Çocukken kurallara uymamakta direnenler ve kendi kurallarında diretenler, en iyi ihtimalle büyüdükçe toplumun dayattığı kurallara uymaya başlamış gibi görünseler de görünürde sadece bizi uyutanlardır mesela. Bu tip asi ruhlar azınlıktadır yine de. Gerçi çoğunun asiliği de inanmadıkları kurallar arasındaki boşluklardan yararlanıp küçük yaramazlıklar yapmak suretiyle arıza tip olarak etiketlenmekten başka işe yaramayacak kadar sönükleşmiştir. Kuralları sorgulayarak dünyayı değiştirme potansiyelleri, kendileri tarafından konulmamış kuralları kraldan kralcı davranarak koruma heveslisi yöneticilerin emri altında heba edilir.
Her sene badana yapmanıza sebep olan duvar boyayıcıların hepsi de büyüdüklerinde ressam olmuyorlar elbet. Boya kalemlerini ellerinden düşürmemek suretiyle yaratıcılıklarını konuşturan ufaklıkların, para kazandırmayan görsel sanatlara eğilimlerinin önü itinayla kesilir.
Meraklı olup da sürekli soru soranlar ise en kırılgan olanlar belki de… Çocukken ebeveynlerini, büyüdükçe öğretmenlerini her şeyin nedeni niçinini sorgulayarak bunaltanlardan oluşan bu grubun üyelerinin çoğunluğu nedense büyüdükçe sorularından vazgeçiyorlar yavaş yavaş. Ama neden? diye sorguladıkları için“Çünkü ben öyle diyorum!”diye sindirilenler.
Mühendisler ve bilim adamlarının düşük Eqlu olmaları yüzünden suçlayanlara karşı en ateşli savunucuları olmaya karar vermeyip de ne yapayım yani? Ya onlar sorularından vazgeçselerdi? Sorunları çözmek, eksikleri tamamlamak, gelişmek için sordukları doğru sorulara.

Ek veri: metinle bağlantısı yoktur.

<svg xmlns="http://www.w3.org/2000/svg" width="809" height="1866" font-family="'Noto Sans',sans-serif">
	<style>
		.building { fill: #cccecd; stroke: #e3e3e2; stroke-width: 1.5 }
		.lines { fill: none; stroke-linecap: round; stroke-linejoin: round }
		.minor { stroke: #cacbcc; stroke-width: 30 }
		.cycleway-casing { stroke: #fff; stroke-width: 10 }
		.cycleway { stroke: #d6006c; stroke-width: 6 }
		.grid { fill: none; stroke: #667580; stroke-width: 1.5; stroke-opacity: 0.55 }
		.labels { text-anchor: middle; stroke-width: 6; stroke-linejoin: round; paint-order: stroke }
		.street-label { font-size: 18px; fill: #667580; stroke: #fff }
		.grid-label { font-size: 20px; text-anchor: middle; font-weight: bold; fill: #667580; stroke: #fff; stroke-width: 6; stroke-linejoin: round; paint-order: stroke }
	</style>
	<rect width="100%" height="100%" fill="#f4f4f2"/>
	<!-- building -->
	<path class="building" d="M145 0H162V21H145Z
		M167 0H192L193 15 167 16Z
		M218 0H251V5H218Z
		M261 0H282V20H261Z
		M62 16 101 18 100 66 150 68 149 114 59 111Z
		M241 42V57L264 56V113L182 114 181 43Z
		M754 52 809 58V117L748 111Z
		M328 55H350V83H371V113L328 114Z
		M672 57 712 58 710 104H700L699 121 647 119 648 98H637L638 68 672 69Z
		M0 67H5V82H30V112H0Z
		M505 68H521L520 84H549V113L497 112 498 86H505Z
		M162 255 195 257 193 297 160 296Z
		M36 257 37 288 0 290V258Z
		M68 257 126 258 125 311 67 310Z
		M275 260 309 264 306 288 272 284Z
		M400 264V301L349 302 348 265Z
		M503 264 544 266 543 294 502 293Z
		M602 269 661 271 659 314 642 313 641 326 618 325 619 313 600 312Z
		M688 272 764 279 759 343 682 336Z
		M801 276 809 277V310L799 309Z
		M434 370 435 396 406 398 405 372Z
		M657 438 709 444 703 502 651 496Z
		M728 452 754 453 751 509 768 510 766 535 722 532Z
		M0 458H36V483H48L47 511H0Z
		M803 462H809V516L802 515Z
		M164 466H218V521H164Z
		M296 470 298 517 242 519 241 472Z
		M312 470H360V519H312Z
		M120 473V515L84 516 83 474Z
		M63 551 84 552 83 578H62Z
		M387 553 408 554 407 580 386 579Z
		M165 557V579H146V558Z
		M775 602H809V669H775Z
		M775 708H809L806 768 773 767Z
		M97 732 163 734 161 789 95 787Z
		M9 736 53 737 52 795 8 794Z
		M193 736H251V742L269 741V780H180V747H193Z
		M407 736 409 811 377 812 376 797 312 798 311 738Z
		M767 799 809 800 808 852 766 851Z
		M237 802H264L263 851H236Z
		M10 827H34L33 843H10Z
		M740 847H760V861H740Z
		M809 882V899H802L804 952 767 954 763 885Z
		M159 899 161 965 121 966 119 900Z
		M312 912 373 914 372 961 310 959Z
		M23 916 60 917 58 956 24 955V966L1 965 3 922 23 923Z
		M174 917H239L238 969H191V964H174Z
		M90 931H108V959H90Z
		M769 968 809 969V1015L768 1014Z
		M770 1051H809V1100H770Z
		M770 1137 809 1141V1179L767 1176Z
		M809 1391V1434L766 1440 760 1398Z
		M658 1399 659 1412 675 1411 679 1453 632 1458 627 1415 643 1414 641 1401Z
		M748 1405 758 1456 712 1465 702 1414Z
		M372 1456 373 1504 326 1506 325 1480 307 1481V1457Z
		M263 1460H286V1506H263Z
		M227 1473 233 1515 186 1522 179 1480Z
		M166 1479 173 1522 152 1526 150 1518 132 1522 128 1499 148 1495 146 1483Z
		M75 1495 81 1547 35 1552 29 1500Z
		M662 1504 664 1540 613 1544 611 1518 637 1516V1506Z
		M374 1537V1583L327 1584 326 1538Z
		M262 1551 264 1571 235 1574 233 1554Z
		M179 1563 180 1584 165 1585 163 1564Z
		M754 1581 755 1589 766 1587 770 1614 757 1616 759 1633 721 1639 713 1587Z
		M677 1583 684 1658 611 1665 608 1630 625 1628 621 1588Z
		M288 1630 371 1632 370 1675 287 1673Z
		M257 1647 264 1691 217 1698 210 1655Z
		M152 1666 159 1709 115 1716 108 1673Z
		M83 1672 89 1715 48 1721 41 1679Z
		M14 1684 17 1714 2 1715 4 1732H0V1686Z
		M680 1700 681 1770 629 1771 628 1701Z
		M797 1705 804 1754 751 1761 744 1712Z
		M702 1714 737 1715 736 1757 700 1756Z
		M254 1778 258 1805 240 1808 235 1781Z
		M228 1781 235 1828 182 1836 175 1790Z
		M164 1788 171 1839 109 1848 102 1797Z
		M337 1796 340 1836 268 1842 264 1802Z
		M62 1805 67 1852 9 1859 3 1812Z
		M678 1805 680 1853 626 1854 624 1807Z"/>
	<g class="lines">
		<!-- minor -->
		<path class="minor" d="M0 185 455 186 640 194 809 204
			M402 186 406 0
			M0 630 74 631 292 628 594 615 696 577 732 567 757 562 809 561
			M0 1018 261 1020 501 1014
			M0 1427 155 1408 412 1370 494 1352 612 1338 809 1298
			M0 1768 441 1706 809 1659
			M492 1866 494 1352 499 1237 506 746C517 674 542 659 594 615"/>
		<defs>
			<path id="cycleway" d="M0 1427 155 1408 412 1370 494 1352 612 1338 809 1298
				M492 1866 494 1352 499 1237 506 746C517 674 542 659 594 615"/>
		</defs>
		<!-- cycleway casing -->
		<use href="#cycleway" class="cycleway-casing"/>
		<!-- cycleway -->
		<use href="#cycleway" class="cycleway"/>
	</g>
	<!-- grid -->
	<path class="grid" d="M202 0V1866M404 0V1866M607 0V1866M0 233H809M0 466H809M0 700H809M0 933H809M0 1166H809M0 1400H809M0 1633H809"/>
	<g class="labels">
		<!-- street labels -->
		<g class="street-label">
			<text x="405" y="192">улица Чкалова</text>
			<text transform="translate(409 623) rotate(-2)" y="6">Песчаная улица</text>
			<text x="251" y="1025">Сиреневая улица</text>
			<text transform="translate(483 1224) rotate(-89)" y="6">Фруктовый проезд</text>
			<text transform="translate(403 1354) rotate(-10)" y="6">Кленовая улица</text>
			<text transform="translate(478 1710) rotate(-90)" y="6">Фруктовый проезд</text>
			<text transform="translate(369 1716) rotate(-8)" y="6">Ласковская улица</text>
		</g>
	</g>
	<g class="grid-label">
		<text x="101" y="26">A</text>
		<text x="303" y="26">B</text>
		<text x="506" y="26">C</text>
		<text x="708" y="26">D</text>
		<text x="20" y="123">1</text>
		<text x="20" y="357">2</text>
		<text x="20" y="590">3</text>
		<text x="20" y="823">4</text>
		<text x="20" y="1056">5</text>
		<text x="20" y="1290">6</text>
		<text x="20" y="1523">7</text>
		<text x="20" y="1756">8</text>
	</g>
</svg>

Doğru soruları sormaya başlayana kadar milyon yanlış veya zaten cevabı o zamanki toplumu oluşturanlar tarafından bilinen sorular sormuşlarsa ne olmuş yani? Hem cevabı zaten bilindiği düşünülen konuların daha doğru yeni cevapları da onları tekrar sorgulamaya cesaret edenler yüzü suyu hürmetine bulunmadı mı zaman içinde?
Sayı olarak çoğaldıkça çeşitliliğimiz de artacağına aksine azalıyorsa, gittikçe daha az soru sorar hale geldiysek, daha az yaratıcı olmaya başlamışsak eğer, bu işte bir yanlış var bence.
Kendimizi keşfetmek ve kendimiz olmak dürtümüzü körelten kolaylıklara teslim olup sürü haline mi dönmeye başladık yoksa? Tüm bunlara ayak diremek için geç mi kaldık acaba? Neden bu kadar çok şeyi sorgular ki insan? Sana ne çocuklara büyürken kaybettirdiklerimizden? Tekamül yolculuğunun çocuk ruhunun saflığına ihtiyacı olduğundan kime ne ya da bana ne. Soracağım, sorgulayacağım işte. Hem bunlar daha ne ki? Daha soracak çok sorum var.İstisnalar ve arıza tipler kaideyi bozar.